Martina Renner ist Sprecherin für antifaschistische Politik der Linksfraktionn

»Staatsversagen« bei Ermittlungen gegen den NSU

  • Telefonliste
    Als die späteren NSU-Terroristen Uwe Mundlos, Uwe Böhnhardt und Beate Zschäpe im Januar 1998 untertauchten, fanden die Ermittler Listen mit Namen und Telefonnummern, darunter mehrere V-Personen der Behörden. Viele der darin verzeichneten Personen tauchten später als Unterstützer des NSU auf. Allerdings suchten die Behörden nicht nach einem Terrornetzwerk. Im Frühjahr 2013 kam durch den NSU-Untersuchungsausschuss des Bundestages heraus, dass diese Listen nie ausgewertet wurden. Eine weitere Telefonliste wurde zwischenzeitlich vernichtet.

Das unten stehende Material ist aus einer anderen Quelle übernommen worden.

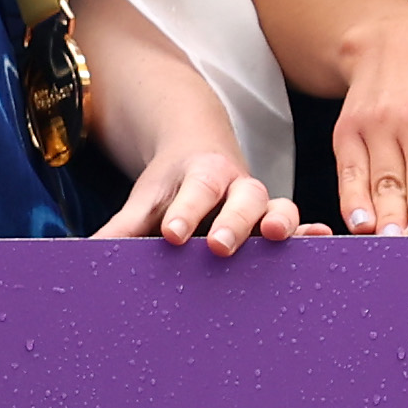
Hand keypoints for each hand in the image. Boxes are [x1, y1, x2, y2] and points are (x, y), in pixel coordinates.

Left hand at [95, 153, 300, 252]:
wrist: (202, 151)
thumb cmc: (172, 185)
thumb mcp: (146, 199)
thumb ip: (122, 227)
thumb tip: (84, 256)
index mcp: (201, 174)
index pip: (193, 191)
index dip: (185, 212)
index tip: (171, 236)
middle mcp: (237, 185)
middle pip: (240, 197)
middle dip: (231, 221)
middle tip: (218, 246)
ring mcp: (262, 203)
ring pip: (277, 205)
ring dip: (280, 222)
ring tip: (276, 237)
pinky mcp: (278, 221)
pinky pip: (300, 225)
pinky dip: (310, 233)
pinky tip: (322, 241)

  • Staatsanwaltschaft Chemnitz
    Im Mai 2000 beobachteten Beamte des thüringischen Verfassungsschutzes den gesuchten Uwe Böhnhardt bei einem Woh-nungsumzug in der Bernhardstraße 11 in Chemnitz. Die Wohnung gehörte Mandy Struck, die später einräumte, den unterge-tauchten Terroristen geholfen zu haben. Angeblich waren die Beamten sich nicht sicher. Die Abklärung der Identität mit dem LKA Thüringen und dem BKA dauerte so lange, dass Böhnardt nicht mehr auffindbar war. Knapp vier Monate später ermordeten die NSU-Mitglieder ihr erstes Opfer, Enver Şimşek, in Nürnberg.
  • Andreas Temme
    Das letzte Opfer mit Migrationshintergrund, das die NSU-Terroristen – soweit bekannt – ermordeten, hieß Halit Yozgat. Im April 2006 wurde der 21-Jährige in seinem Internetcafé in Kassel erschossen. Anwesend war ein Mitarbeiter des Landesamtes für Verfassungsschutz Hessen, Andreas Temme, der selbst für rechtsradikale Neigungen bekannt war. Der damalige Innenminis-ter und spätere Ministerpräsident von Hessen, Volker Bouffier (CDU), hinderte die Ermittler der Polizei daran, Andreas Temme und die von ihm geführten V-Personen zu befragen.
  • Geschredderte Akten
    Am 4. November 2011 flog der NSU auf, als Uwe Mundlos und Uwe Böhnhardt nach einem Banküberfall in einem in der Nähe geparkten Wohnwagen verbrannten. Am 8. November stellte sich Beate Zschäpe in Jena. Am gleichen Tag setzte Axel M. im Bundesamt für Verfassungsschutz einen Prozess in Gang, im Zuge dessen wichtige Akten über die Rolle von Geheimdienst-V-Leuten im Umfeld des NSU vernichtet wurden. Auch später bemerkten die Politiker in den Untersuchungsausschüssen, aber auch Nebenkläger im Gerichtsverfahren immer wieder, dass die Behörden lückenhafte Akten zur Verfügung stellten.
  • Demente Zeugen
    In den Untersuchungsausschüssen und im Gerichtsverfahren konnten sich viele der vorgeladenen Beamten, Politiker und V-Personen angeblich an nichts erinnern. Von »Schwarm-Demenz« einiger Ausschuss-Zeugen sprach in diesem Zusammenhang die Obfrau der Fraktion DIE LINKE im Untersuchungsausschuss des Bundestages, Petra Pau. Sie müsse vermuten, dass der Verfassungsschutz nicht die Verfassung, sondern die Nazis vor dem Zugriff der Exekutive geschützt habe.
  • Unwillige Politiker
    Bundeskanzlerin Angela Merkel hatte den Opfern vollständige Aufklärung versprochen. Als Verantwortlichen für die behördeninterne Aufarbeitung setzte sie Innenstaatssekretär Klaus-Dieter Fritsche ein, der zuvor beim Verfassungsschutz für die Operationen zuständig war, deren Akten nun vernichtet worden waren. Zuletzt sperrte das Land Hessen einen internen 250-Seiten-Bericht zum NSU für die nächsten 120 Jahre.